Saved data entries
□ □ □ □
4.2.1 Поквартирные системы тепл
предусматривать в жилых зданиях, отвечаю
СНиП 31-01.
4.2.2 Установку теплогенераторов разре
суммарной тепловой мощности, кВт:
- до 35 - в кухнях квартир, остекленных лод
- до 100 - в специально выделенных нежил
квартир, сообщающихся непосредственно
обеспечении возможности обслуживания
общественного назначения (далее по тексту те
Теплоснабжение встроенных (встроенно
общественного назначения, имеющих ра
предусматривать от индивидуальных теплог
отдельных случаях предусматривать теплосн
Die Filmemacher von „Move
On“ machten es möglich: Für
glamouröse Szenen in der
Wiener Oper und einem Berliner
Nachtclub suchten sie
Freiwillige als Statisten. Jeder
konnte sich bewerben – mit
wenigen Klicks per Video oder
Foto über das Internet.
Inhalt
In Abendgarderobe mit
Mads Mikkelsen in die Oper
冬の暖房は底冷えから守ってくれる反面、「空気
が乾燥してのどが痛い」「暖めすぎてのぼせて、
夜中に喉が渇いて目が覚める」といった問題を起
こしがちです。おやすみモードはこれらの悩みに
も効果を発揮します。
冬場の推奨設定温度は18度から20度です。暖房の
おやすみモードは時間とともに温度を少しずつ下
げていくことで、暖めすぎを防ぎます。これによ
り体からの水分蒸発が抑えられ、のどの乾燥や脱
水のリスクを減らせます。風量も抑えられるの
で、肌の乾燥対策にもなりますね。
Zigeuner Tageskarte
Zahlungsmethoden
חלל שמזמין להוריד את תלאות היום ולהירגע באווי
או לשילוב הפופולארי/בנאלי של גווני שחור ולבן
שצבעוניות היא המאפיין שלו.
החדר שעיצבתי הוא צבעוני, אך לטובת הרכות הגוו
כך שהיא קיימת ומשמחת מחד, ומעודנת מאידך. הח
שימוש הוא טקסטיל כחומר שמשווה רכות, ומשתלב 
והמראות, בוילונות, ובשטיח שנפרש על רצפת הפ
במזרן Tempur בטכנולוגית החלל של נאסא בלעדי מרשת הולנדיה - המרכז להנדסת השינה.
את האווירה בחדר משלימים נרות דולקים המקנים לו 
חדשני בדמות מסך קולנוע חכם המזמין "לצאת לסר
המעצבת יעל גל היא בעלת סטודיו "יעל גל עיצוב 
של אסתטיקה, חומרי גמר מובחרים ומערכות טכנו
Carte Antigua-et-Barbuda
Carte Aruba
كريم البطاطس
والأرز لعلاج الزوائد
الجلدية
□ □ □ □
Your answer should be the number of lines in the records that contain the word "общественного", with nothing added.

2